At the conclusion of the case, appellant moved for an instructed verdict, which the court refused. The case was submitted to the jury on special issues, which special issues, and the answers thereto, were as follows:

“Special Issue No. 1..
“Do you find from a preponderance of the evidence that before May 4, 1929, W. R. Britton dedicated those portions of Oak Park Cemetery lying west of Elias Dibble Lane and designated on his map as ‘Oak Park and Flower Garden’ as a park for the use of the lot owners in said cemetery and for their friends and relatives as a place of resort and for the purpose of location.of a florist and flower garden and not to be subdivided into lots and blocks for burial purposes?”

Jury’s answer: “He did so dedicate the same.”

“By the word ‘dedication’, as hereinbe-fore used, is meant a clear and unmistakable manifestation by the owner that land belonging to him has been irrevocably set apart by him for the use of a particular group of persons intended to be benefitted thereby.”
“By ‘irrevocably’, as herein used, is meant that the same shall be beyond the recall of the dedicator.”
“Special Issue No. 2.
“Do you find from a preponderance of the evidence that the plaintiff, J. I. Donaldson, relied upon such dedication (if you have found that' W. R. Britton did so dedicate) in purchasing a lot in Oak Park Cemetery from defendant, W. R. Britton?”
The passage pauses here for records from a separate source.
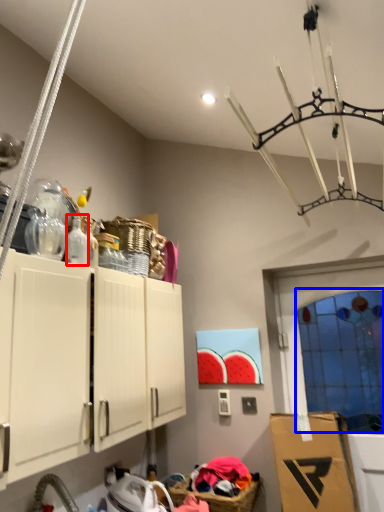
Question: Which object appears farthest to the camera in this image, bottle (highlighted by a red box) or glass door (highlighted by a blue box)?

Choices:
 (A) bottle
 (B) glass door

Answer: (B)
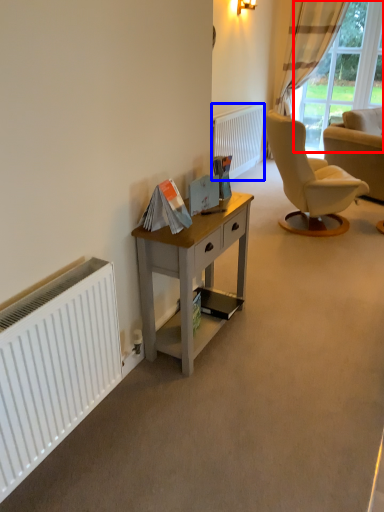
Question: Which of the following is the farthest to the observer, bay window (highlighted by a red box) or radiator (highlighted by a blue box)?

Choices:
 (A) bay window
 (B) radiator

Answer: (A)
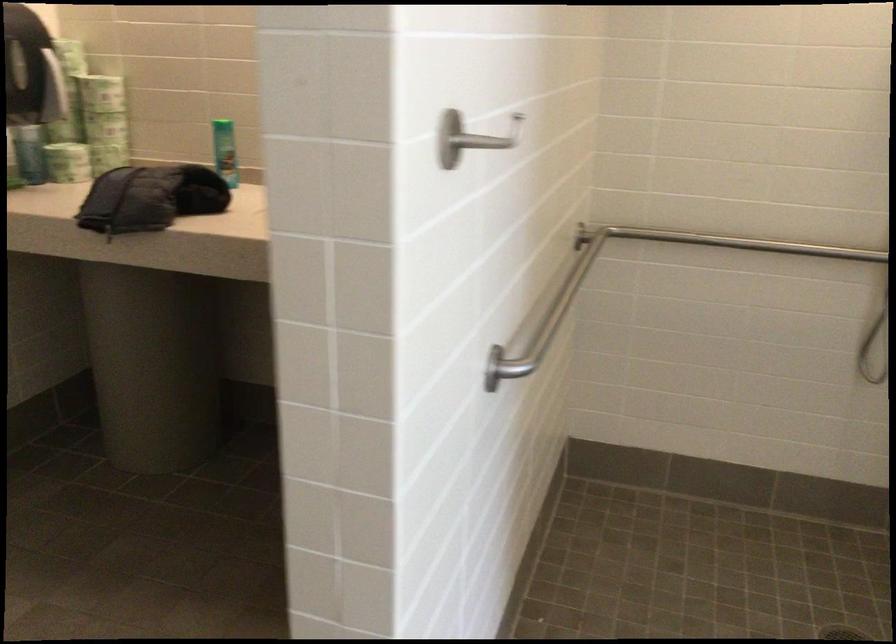
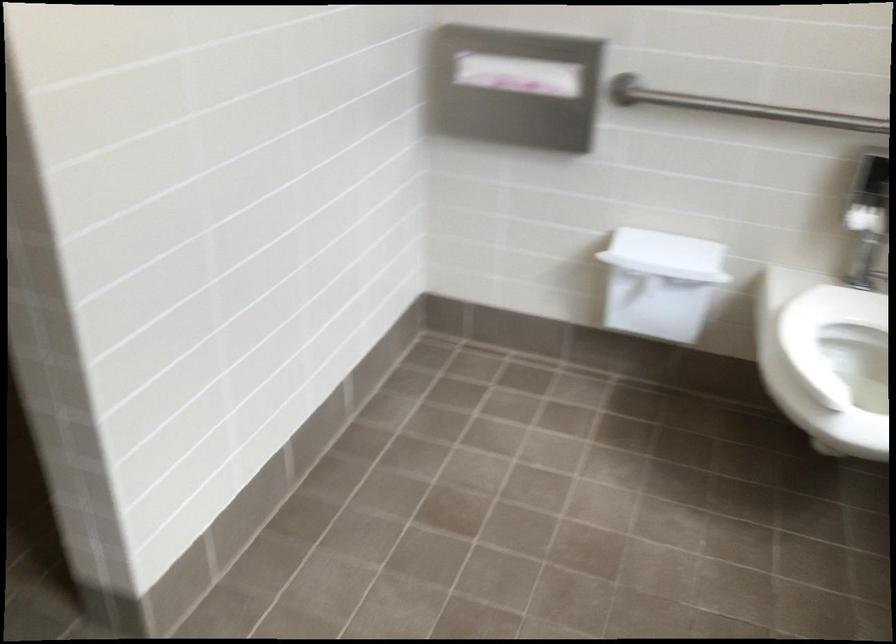
Question: In a continuous first-person perspective shot, in which direction is the camera moving?

Choices:
 (A) Left
 (B) Right
 (C) Forward
 (D) Backward

Answer: (B)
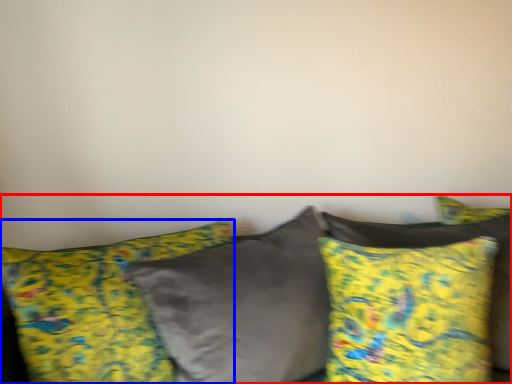
Question: Which object appears closest to the camera in this image, studio couch (highlighted by a red box) or pillow (highlighted by a blue box)?

Choices:
 (A) studio couch
 (B) pillow

Answer: (A)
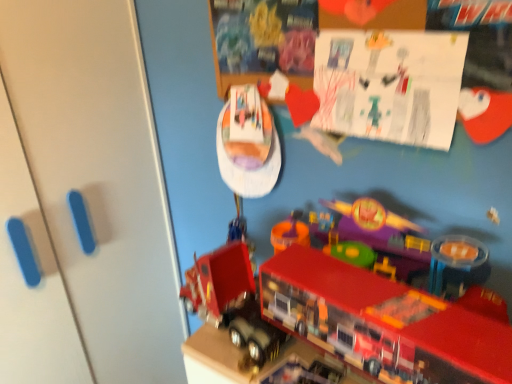
Question: From a real-world perspective, is shiny plastic fire truck at lower right, marked as the second toy in a top-to-bottom arrangement, under white matte door at left?

Choices:
 (A) no
 (B) yes

Answer: (A)

Question: Are shiny plastic fire truck at lower right, marked as the second toy in a top-to-bottom arrangement, and white matte door at left located far from each other?

Choices:
 (A) yes
 (B) no

Answer: (B)

Question: Does shiny plastic fire truck at lower right, marked as the second toy in a top-to-bottom arrangement, have a larger size compared to white matte door at left?

Choices:
 (A) no
 (B) yes

Answer: (A)

Question: Is shiny plastic fire truck at lower right, marked as the second toy in a top-to-bottom arrangement, to the right of white matte door at left from the viewer's perspective?

Choices:
 (A) yes
 (B) no

Answer: (A)

Question: From a real-world perspective, does shiny plastic fire truck at lower right, the 2th toy in the bottom-to-top sequence, stand above white matte door at left?

Choices:
 (A) no
 (B) yes

Answer: (B)

Question: Is shiny plastic fire truck at lower right, the 2th toy in the bottom-to-top sequence, inside the boundaries of shiny plastic toy truck at lower center, positioned as the third toy in top-to-bottom order, or outside?

Choices:
 (A) inside
 (B) outside

Answer: (B)

Question: In terms of height, does shiny plastic fire truck at lower right, marked as the second toy in a top-to-bottom arrangement, look taller or shorter compared to shiny plastic toy truck at lower center, positioned as the third toy in top-to-bottom order?

Choices:
 (A) short
 (B) tall

Answer: (B)

Question: Relative to shiny plastic toy truck at lower center, acting as the 1th toy starting from the bottom, is shiny plastic fire truck at lower right, marked as the second toy in a top-to-bottom arrangement, in front or behind?

Choices:
 (A) front
 (B) behind

Answer: (A)

Question: From the image's perspective, is shiny plastic fire truck at lower right, the 2th toy in the bottom-to-top sequence, located above or below shiny plastic toy truck at lower center, acting as the 1th toy starting from the bottom?

Choices:
 (A) below
 (B) above

Answer: (B)

Question: Considering their positions, is shiny plastic toy truck at lower center, acting as the 1th toy starting from the bottom, located in front of or behind shiny plastic fire truck at lower right, the 2th toy in the bottom-to-top sequence?

Choices:
 (A) front
 (B) behind

Answer: (B)

Question: Is shiny plastic toy truck at lower center, positioned as the third toy in top-to-bottom order, taller or shorter than shiny plastic fire truck at lower right, marked as the second toy in a top-to-bottom arrangement?

Choices:
 (A) tall
 (B) short

Answer: (B)

Question: From the image's perspective, is shiny plastic toy truck at lower center, acting as the 1th toy starting from the bottom, located above or below shiny plastic fire truck at lower right, marked as the second toy in a top-to-bottom arrangement?

Choices:
 (A) below
 (B) above

Answer: (A)

Question: From a real-world perspective, is shiny plastic toy truck at lower center, positioned as the third toy in top-to-bottom order, physically located above or below shiny plastic fire truck at lower right, the 2th toy in the bottom-to-top sequence?

Choices:
 (A) below
 (B) above

Answer: (A)

Question: Is shiny plastic toy truck at lower center, acting as the 1th toy starting from the bottom, bigger or smaller than white matte door at left?

Choices:
 (A) small
 (B) big

Answer: (A)

Question: Is shiny plastic toy truck at lower center, acting as the 1th toy starting from the bottom, taller or shorter than white matte door at left?

Choices:
 (A) tall
 (B) short

Answer: (B)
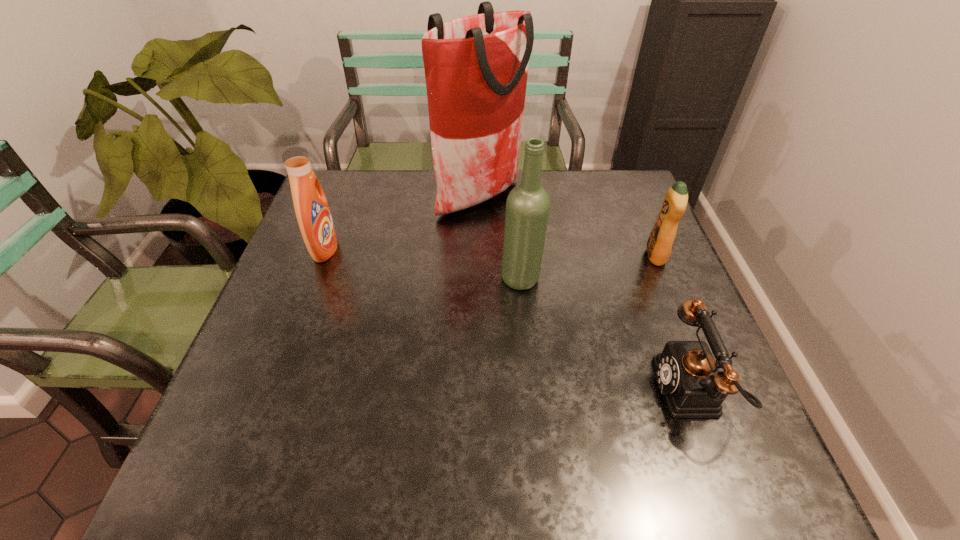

Jury’s answer: “He relied upon such dedication.”

After refusing appellant’s motion for judgment “non obstante veredicto”, the court granted the motion for judgment on the verdict for appellees, perpetually restraining appellant “from converting, using, preparing for use, selling or devoting in any way to the purpose of burial that portion of Oak Park Cemetery lying west of Elias Dibble Lane as shown by (appellant’s) plat of said cemetery of record in Vol. 10, pp. 9, 10, of the Harris County Map Records”. (That is to say, the court perpetually enjoined appellant from cutting up the part of the Oak Park Cemetery which was designated on Britton’s unrecorded map as “Park”, “Flower Garden”, and “Caretaker’s Home” into burial lots).

As early as October, 1928, Britton commenced the development of a tract of land near Houston as a cemetery for negroes, which he called “Oak Park Cemetery”. It was composed of three contiguous tracts; one of 27.3 acres, and two of 6% acres each, or a total of 40 and a fraction acres. Britton had such tract surveyed and a plat made of the projected cemetery. According to this plat one of the 6% acres fronted on a county road, which adjoined and paralleled a railroad tract, and was designated thereon “Florist and Flower Garden”, and “Caretaker’s Home”, and “Oak Park”. There were no burial lots platted on the 6%-acre tract which, as stated, fronted on the county road. Adjoining the 6%-acre tract, which we have designated the front 6%-acre tract, and to its rear, was the other 6% acres: then to the rear of the second or rear 6%-acre tract was the 27.3-acre tract.